VIDEO: Local Robotics team gets ready to compete in Richmond
Wednesday, Mar. 19
--Fauquier Times Staff Photo/Randy Litzinger
It’s not every day that you see a genuine robot dance-off in Fauquier County.
On Tuesday afternoon Highland School students erupted with excitement upon watching the school’s robots duke it out to electronic music. The school put on a robotics pep rally to pump up the school for the Robotics Team’s competition at the For Inspiration and Recreation of Science and Technology (FIRST) Robotics Competition Virginia Regional in Richmond that will take place starting today and through the weekend.
“I think when you’re in math and science class, you sometimes think, ‘When am I going to use this? Why do I need to learn this?’” said Cassin Bertke, the assistant head of school and upper school director of Highland. “But, when you’re down in the lab, building a robot, you’ve got to be able to do these things right there in this timed six-week constraint.”
Highland began its kindergarten through twelfth grade robotics program about five years ago with a Junior Lego League (JLL) team that was supported by coaching from upper school students and parents. The JLL team was such a success that the older students wanted something for themselves.
Soon the Robotics Team, known as the Robohawks, formed. The Robohawks consist of engineering, programing and business teams that all work together to make the program continue.
“It’s an expensive program,” said Bertke. “We spend about $20,000 a year and that includes the tournament fees, which are very pricey. There’s a lot of fundraising that has to be done, so we count on the business team to make that happen. We also count on these adult mentors who are volunteering their time so generously.”
The program offers a unique extracurricular opportunity to prepare students for future careers by giving them hands-on applicable lessons from professionals in the field.
“I joined the team, because I’ve always been fond of science and math and I like seeing how things work,” said Jamie Willey, the Robohawks team captain and a senior at Highland. “It’s nice to be able to make something that works.”
Willey said that this year’s regional competition involved building a robot that could transport a large ball and be able to pass it to other robots.
“Competitions usually involve about 64 teams,” said Willey. “The first couple of days are practice rounds, so that people can weed out the bugs in the robots. Then we get into ranking matches, where your performance in a match results in a point value that determines how you are ranked among all 64 teams.”
Willey said that the top eight teams then gets to pick two other teams to form an alliance.
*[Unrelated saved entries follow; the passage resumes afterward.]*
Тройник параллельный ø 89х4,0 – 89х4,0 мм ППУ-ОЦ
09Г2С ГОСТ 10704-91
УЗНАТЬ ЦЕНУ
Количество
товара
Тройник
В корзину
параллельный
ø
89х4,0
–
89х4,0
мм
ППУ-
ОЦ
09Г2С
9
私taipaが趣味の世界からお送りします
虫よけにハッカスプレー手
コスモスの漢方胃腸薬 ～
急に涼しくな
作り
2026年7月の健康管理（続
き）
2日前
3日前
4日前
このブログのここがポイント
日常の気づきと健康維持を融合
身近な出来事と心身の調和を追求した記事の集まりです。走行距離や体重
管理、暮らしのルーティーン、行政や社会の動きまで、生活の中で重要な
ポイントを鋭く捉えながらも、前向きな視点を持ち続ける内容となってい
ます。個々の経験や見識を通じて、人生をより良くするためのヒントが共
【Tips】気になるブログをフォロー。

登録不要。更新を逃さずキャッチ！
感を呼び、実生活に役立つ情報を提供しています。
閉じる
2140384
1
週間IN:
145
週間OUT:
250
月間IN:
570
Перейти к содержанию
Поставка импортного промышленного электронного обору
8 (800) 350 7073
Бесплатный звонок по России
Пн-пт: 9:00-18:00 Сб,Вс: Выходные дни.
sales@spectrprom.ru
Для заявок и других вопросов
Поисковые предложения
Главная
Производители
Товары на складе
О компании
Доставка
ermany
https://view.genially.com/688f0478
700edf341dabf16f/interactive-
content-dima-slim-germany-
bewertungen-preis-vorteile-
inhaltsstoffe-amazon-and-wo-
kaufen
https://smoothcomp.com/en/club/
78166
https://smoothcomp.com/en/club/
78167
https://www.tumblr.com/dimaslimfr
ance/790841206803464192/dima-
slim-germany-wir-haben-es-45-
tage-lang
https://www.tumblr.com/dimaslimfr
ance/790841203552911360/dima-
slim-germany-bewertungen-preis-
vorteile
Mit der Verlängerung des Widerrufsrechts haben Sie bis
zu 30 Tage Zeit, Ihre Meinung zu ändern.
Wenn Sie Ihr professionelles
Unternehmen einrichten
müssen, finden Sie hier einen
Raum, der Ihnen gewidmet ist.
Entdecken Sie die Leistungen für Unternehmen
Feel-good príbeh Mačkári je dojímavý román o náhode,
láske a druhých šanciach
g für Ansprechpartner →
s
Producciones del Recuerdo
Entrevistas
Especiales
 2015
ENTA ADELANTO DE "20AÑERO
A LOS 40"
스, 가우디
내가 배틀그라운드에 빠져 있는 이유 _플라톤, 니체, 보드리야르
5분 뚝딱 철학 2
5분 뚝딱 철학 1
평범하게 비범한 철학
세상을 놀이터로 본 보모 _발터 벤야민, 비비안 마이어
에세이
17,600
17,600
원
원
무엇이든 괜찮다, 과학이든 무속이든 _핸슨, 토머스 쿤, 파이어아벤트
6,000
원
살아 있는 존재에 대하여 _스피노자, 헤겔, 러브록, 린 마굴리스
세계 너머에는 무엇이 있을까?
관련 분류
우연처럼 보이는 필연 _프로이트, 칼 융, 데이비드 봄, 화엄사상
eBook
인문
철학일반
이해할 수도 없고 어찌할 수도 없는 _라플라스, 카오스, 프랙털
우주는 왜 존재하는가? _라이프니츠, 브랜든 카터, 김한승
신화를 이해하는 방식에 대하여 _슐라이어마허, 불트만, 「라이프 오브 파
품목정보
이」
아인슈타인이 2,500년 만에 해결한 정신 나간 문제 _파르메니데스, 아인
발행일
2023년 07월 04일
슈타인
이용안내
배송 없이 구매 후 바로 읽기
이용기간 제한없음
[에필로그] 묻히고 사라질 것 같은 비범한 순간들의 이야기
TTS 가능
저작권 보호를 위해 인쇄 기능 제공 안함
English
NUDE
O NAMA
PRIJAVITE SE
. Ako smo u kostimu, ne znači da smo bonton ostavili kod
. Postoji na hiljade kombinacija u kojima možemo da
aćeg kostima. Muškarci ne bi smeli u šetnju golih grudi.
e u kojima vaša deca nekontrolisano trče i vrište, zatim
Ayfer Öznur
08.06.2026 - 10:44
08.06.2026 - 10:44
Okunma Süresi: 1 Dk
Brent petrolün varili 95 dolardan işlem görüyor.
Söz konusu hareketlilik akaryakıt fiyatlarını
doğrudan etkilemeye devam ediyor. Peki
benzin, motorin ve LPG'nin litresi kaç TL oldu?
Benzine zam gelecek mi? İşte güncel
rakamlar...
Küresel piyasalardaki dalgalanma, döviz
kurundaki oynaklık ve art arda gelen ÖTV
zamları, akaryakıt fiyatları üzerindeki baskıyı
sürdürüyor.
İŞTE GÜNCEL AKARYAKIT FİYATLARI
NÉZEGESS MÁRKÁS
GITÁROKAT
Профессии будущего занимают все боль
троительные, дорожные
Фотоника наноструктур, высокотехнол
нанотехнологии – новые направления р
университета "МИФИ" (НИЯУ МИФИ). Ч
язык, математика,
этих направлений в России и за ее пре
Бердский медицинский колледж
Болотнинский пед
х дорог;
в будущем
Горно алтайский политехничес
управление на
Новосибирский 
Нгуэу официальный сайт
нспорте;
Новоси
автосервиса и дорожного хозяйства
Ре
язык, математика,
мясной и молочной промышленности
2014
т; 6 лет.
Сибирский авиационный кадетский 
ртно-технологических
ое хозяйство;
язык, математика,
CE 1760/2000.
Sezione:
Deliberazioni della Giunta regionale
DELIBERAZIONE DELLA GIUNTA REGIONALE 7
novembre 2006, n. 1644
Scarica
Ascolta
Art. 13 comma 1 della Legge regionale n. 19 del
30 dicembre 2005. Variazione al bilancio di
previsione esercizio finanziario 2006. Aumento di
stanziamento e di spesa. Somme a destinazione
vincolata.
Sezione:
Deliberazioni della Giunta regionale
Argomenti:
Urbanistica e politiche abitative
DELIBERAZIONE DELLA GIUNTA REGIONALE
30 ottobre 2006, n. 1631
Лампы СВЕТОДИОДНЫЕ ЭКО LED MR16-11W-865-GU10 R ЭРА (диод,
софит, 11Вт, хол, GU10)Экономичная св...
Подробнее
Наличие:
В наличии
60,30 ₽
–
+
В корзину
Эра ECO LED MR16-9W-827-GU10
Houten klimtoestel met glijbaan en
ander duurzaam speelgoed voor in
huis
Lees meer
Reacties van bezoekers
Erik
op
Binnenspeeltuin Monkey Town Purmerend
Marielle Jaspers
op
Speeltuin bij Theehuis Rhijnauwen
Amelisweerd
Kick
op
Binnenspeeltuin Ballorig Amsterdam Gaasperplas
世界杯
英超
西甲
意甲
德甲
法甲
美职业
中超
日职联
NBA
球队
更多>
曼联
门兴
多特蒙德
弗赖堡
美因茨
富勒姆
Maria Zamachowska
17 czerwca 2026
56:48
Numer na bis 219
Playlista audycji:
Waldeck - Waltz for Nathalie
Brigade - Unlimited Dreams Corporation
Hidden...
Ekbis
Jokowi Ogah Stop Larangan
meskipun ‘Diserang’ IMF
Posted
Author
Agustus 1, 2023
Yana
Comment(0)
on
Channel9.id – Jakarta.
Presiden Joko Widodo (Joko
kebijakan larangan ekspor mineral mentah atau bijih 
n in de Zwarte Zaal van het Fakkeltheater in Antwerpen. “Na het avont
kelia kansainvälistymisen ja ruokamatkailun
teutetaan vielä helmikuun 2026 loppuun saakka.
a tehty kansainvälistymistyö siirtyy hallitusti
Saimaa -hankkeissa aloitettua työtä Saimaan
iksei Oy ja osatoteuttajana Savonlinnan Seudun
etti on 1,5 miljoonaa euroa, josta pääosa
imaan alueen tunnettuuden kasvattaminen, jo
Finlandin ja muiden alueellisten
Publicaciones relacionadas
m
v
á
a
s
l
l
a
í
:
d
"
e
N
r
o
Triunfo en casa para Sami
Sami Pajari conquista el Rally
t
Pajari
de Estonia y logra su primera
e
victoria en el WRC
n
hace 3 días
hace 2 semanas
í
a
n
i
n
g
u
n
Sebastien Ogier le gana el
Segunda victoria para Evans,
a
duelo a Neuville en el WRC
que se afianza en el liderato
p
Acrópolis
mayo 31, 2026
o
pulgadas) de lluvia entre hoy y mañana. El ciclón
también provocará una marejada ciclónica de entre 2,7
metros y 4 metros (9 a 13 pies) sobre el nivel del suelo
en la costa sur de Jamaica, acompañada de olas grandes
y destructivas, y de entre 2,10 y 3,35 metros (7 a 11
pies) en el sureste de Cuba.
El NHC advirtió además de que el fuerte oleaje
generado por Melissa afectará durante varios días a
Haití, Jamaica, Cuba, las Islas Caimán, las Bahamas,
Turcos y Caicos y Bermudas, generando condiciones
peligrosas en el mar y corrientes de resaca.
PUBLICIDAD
The alliances compete against other alliances in the elimination round.
“If we make it to the elimination rounds, we did good,” said Willey. “Last year we did, but a technical malfunction at the last minute kept us from doing anything. But, we’re really proud of our performance last year and hopefully we can duplicate that this year.”
The Robohawks will also compete in the Chesapeake Regional FIRST Robotics competition in Baltimore, MD starting on April 3.
Entering into two competitions will increase the team’s chances of making it to the FIRST Championship in St. Louis, MO on April 24.
According to Bertke, the Robohawks are a young team compared to other programs that have been around for decades. Her hope is to grow the program in the future by recruiting younger students who can develop their skills over their time at the school.
“We have a lot of freshmen and sophomores this year,” said Bertke. “There was a lot of skill-building at the beginning and I think that now, we are poised to have great success in future years.”
The Robohawks placed 28th out of 46 teams the Virginia Regional.
"It was a great opportunity for us to tweak some code and mechanical bits, so we have reason to be optimistic for the
Chesapeake Regional on April 3 through 5," said Bertke.